February 2022 ERISA Litigation Update:


Given the continuing wave of ERISA litigation, this article has become a mainstay of The Speed Reader. A sample of recent cases is provided below.

The most common type of ERISA case for approximately the past sixteen years has involved retirement plan participants’ allegations that plan fiduciaries caused participants to pay excessive recordkeeping and investment fees and included one or more poorly-performing investment options in the plan. Recent cases in this category include the following:

  • Goodman v. Columbus Regional Healthcare System (procedural ruling issued on January 25, 2022 by the U.S. District Court for the Middle District of Georgia) 
  • Hughes v. Northwestern University (procedural ruling issued by the U.S. Supreme Court on January 24, 2022)
  • Locascio v. Fluor Corporation (complaint filed on January 24, 2022 in the U.S. District Court for the Northern District of Texas)
  • Mattson v. Milliman, Inc. (complaint filed on January 13, 2022 in the U.S. District Court for the Western District of Washington)
  • Anderson v. Intel Corporation Investment Policy Committee (case dismissed on January 8, 2022 by the U.S. District Court for the Northern District of California)
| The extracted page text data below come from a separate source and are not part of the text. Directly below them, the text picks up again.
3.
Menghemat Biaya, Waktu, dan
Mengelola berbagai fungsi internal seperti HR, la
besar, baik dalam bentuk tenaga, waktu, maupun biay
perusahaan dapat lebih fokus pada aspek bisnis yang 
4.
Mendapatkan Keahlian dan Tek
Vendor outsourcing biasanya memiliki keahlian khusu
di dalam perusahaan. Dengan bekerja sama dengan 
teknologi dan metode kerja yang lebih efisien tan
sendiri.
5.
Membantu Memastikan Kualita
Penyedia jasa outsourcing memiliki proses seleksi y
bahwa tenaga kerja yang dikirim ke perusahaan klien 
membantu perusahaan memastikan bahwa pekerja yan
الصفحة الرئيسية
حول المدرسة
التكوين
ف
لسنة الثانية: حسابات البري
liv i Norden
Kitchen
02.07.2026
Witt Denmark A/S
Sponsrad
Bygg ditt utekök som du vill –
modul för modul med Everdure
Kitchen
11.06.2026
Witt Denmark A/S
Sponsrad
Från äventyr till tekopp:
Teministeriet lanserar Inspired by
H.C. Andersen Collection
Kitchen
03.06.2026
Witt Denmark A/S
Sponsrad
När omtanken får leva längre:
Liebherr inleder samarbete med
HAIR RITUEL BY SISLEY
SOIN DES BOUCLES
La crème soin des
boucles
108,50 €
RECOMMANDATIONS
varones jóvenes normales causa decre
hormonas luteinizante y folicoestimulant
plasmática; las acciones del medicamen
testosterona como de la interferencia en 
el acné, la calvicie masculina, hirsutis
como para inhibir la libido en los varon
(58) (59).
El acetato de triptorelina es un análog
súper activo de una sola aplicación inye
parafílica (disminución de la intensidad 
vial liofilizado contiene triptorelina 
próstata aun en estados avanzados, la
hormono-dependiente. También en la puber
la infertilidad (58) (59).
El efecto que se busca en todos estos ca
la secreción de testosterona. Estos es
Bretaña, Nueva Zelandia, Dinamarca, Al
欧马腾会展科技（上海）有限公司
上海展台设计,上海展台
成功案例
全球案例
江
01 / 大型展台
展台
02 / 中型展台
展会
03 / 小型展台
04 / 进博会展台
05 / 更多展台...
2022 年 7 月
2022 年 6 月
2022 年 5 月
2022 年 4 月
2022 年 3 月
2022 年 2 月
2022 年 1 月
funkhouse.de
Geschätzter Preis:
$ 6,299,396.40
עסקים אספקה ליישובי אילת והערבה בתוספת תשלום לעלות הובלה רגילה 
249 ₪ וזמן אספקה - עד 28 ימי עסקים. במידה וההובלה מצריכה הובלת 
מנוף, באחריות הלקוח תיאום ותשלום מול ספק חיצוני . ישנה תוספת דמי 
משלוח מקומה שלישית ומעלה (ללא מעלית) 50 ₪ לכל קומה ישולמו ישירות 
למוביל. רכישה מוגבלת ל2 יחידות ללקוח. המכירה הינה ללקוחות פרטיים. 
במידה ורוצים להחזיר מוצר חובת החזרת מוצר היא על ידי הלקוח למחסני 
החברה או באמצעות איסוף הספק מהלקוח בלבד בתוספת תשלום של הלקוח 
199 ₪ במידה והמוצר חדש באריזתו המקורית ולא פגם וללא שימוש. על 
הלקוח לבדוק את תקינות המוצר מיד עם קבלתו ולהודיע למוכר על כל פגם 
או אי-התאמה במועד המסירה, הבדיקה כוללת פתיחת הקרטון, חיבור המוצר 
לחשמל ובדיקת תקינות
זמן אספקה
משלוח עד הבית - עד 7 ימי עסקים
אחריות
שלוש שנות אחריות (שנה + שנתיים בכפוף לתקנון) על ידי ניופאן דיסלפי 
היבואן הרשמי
Another type of recent ERISA case is as follows:

Walsh v. Gibson (settlement agreement approved on January 20, 2022 by U.S. District Court for the Eastern District of Michigan):  This case involves 401(k) plan fiduciaries’ failure to remit participants’ contributions to the plan.  Under the settlement agreement, an independent fiduciary will reallocate $50,764 from the defendants’ plan accounts for the unremitted funds (plus lost investment earnings). Those amounts will be reallocated to plan accounts of the other participants, to ensure that they receive all amounts they are owed as a result of the fiduciary breach. Also, the independent fiduciary will reallocate an amount from the defendants’ plan accounts to cover plan expenses. The agreement also bars the defendants from serving as fiduciaries of any ERISA-covered plan in the future.
 
This case is a reminder that 401(k) and 403(b) plan sponsors should promptly remit participants’ contributions and loan repayments to their plans in a timely manner. Under DOL regulations, small plans (generally, those with fewer than one hundred participants), have up to seven business days from each payroll date to remit those contributions to the plan. For large plans, however, there is no specific timing rule. Rather, participants’ contributions and loan repayments must be remitted to the plan “as soon as they can reasonably be segregated from the general assets of the employer.” Plan sponsors of large plans should discuss this with their advisors if they are unsure about whether one or more payrolls’ contributions have been remitted to their plan in an untimely manner.